Wer beim Autofahren mit dem Handy am Ohr telefoniert, geht ein mehr als viermal höheres Unfallrisiko ein - und die oft als vermeintlich sichere Alternative eingebauten Freisprecheinrichtungen sind fast genauso gefährlich. Dies geht aus einer Studie hervor, die in der Online-Ausgabe der Fachzeitschrift British Medical Journal (BMJ) veröffentlicht worden ist.

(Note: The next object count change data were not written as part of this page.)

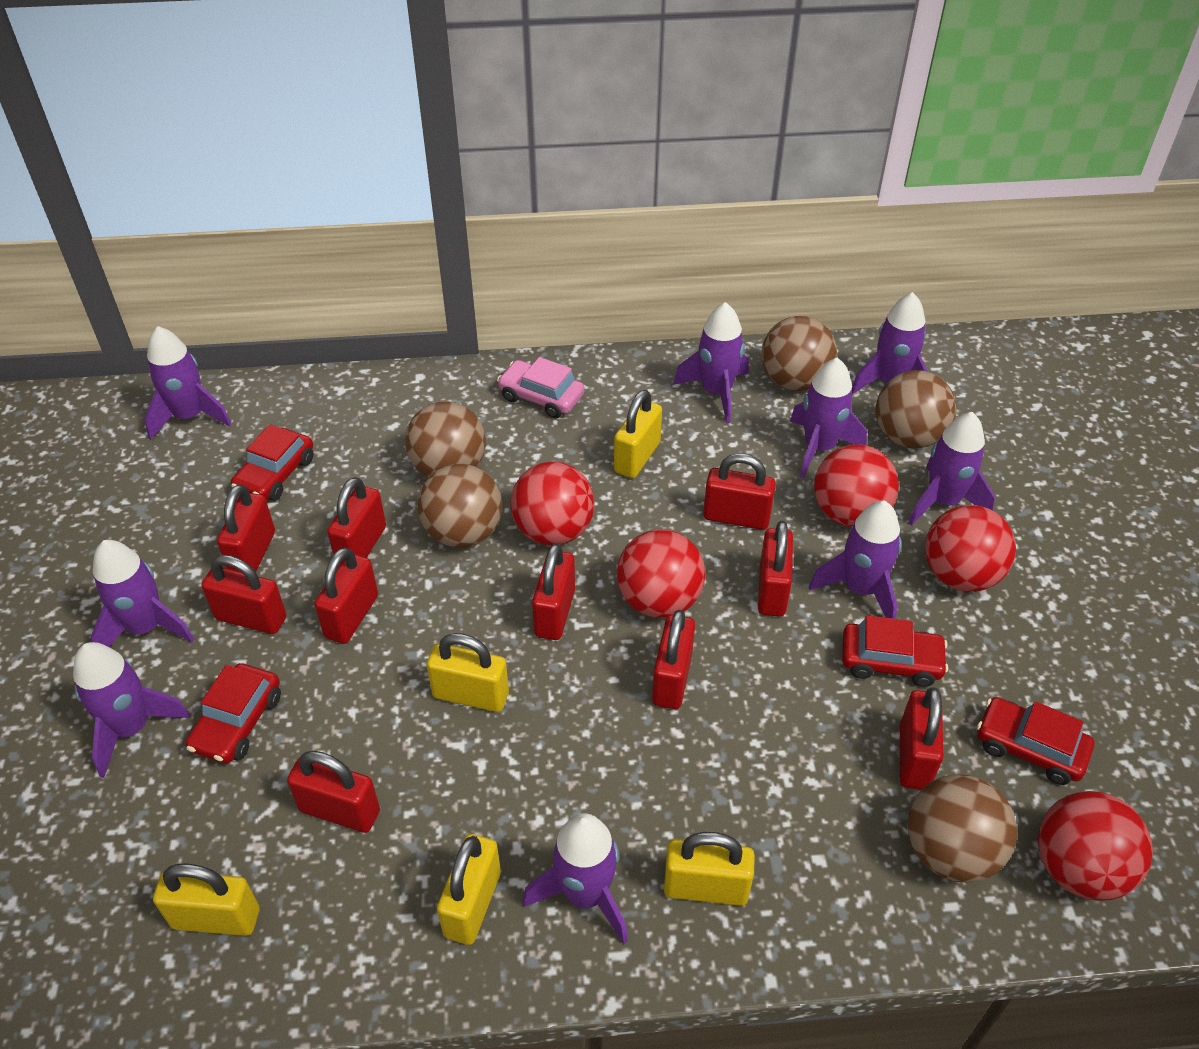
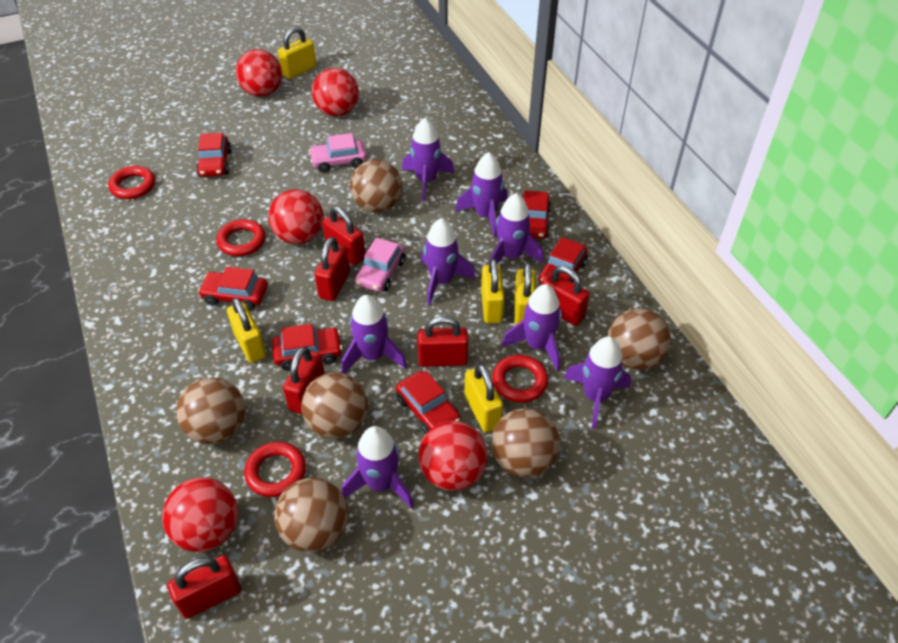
brown ball: 5 -> 6
pink car: 1 -> 2
purple rocket: 9 -> 8
red car: 4 -> 6
red padlock: 10 -> 6
red ring: 0 -> 4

Je häufiger desto schlimmer
Die Forscher befragten 450 Autofahrer in Westaustralien, die im Besitz eines Mobiltelefons sind und infolge von Unfällen im Krankenhaus behandelt werden mussten. Der Studie zufolge könnte eine zunehmende Verbreitung von Freisprechanlagen die Gesamtzahl der Verkehrsunfälle nicht verringern, sondern sogar erhöhen, wenn dadurch im Auto letztlich häufiger telefoniert werde. Die meisten Studienteilnehmer gestatteten den Wissenschaftlern, ihre Mobilfunkrechnungen zu überprüfen, um Informationen über einen möglichen Zusammenhang von Telefonaten und Unfallzeitpunkt zu erhalten.
Quasselstrippen leben gefährlich
Demnach war das Unfallrisiko der Fahrer, die bis zu zehn Minuten vor dem Unfall mit dem Handy telefoniert hatten, 4,1 mal höher als das derjenigen, die gar nicht telefoniert hatten. Wurde das Handy direkt ans Ohr gehalten, war das relative Risiko 4,9 mal höher. Telefonierte der Fahrer mit einer Freisprechanlage, war das Risiko immerhin auch noch 3,8 mal höher, als wenn er auf das Telefon verzichtet hätte.